Sallie Mae, the nation's largest student-loan provider, agreed Monday to sell the company for $25 billion to a group of investors led by private-equity firm J.C. Flowers & Co.

The fundraising prowess of the top three Democratic presidential candidates was laid out in first-quarter financial reports released Sunday. US Sen. Barack Obama of Illinois raised $24.8 million for the primary season, with Sen. Hillary Rodham Clinton of New York next, at $19 million, followed by John Edwards, the Democrats' vice presidential nominee in 2004, with $13 million. Clinton led all candidates with $24 million in the bank.

A ceremony was held Sunday in Miami Beach, Fla., to add the name of Wall Street Journal reporter Daniel Pearl to the 30,000 etched on the Holocaust Memorial Wall. Although Pearl was killed by Islamic militants after being abducted in Pakistan in 2002, his father, Judea Pearl, said there was a thread of hatred tying his son's death to those of Holocaust victims. Three of Pearl's captors are serving life sentences; a fourth was sentenced to death.
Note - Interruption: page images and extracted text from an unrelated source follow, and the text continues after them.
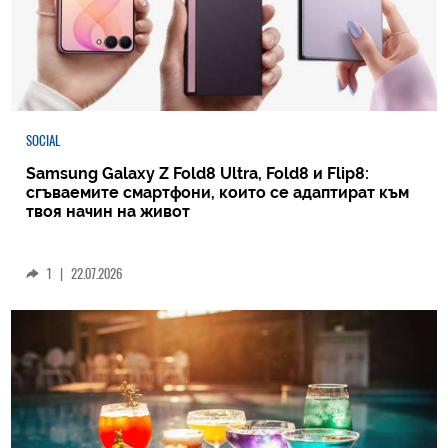
SOCIAL
Samsung Galaxy Z Fold8 Ultra, Fold8 и Flip8:
сгъваемите смартфони, които се адаптират към
твоя начин на живот
1
|
22.07.2026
World Bank President Paul Wolfowitz, the former No. 2 man at the Pentagon, said Sunday he intends to stay in his job despite a flap about the high-paying promotion of his girlfriend, Shaha Riza, who has left the bank to work at the State Department. The board of the international lending institution has voiced "great concern" over Wolfowitz's approval of Riza's promotion.

Global warming poses a national security threat by exacerbating frictions over water and other shortages, 11 high-ranking, retired military leaders said in a report released Sunday by The CNA Corp., a think tank. The authors called on the federal government to make major cuts in emissions that cause climate change.

More than 200 players, including every member of the Los Angeles Dodgers, wore No. 42 Sunday to celebrate the 60th anniversary of Jackie Robinson's integration of Major League Baseball in 1947.